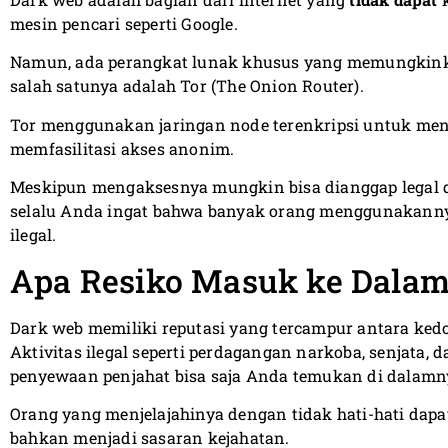
mesin pencari seperti Google.
Namun, ada perangkat lunak khusus yang memungkinka
salah satunya adalah Tor (The Onion Router).
Tor menggunakan jaringan node terenkripsi untuk men
memfasilitasi akses anonim.
Meskipun mengaksesnya mungkin bisa dianggap legal d
selalu Anda ingat bahwa banyak orang menggunakanny
ilegal.
Apa Resiko Masuk ke Dala
Dark web memiliki reputasi yang tercampur antara kedo
Aktivitas ilegal seperti perdagangan narkoba, senjata, 
penyewaan penjahat bisa saja Anda temukan di dalamn
Orang yang menjelajahinya dengan tidak hati-hati dapa
bahkan menjadi sasaran kejahatan.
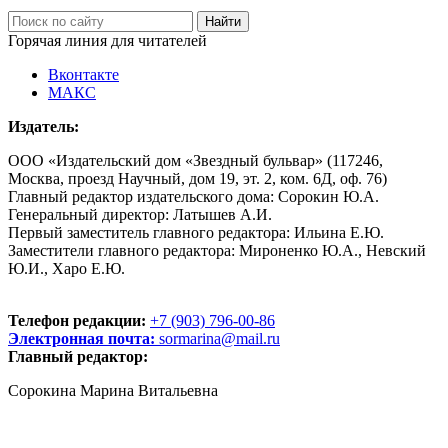
Горячая линия для читателей
Вконтакте
МАКС
Издатель:
ООО «Издательский дом «Звездный бульвар» (117246,
Москва, проезд Научный, дом 19, эт. 2, ком. 6Д, оф. 76)
Главный редактор издательского дома: Сорокин Ю.А.
Генеральный директор: Латышев А.И.
Первый заместитель главного редактора: Ильина Е.Ю.
Заместители главного редактора: Мироненко Ю.А., Невский
Ю.И., Харо Е.Ю.
Телефон редакции:
+7 (903) 796-00-86
Электронная почта:
sormarina@mail.ru
Главный редактор:
Сорокина Марина Витальевна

-----

Your assignment. Restate exactly the lines running from the line with "Генеральный директор: Латышев А.И." to the end of the entries above, both ends included.

Answer area.
Генеральный директор: Латышев А.И.
Первый заместитель главного редактора: Ильина Е.Ю.
Заместители главного редактора: Мироненко Ю.А., Невский
Ю.И., Харо Е.Ю.
Телефон редакции:
+7 (903) 796-00-86
Электронная почта:
sormarina@mail.ru
Главный редактор:
Сорокина Марина Витальевна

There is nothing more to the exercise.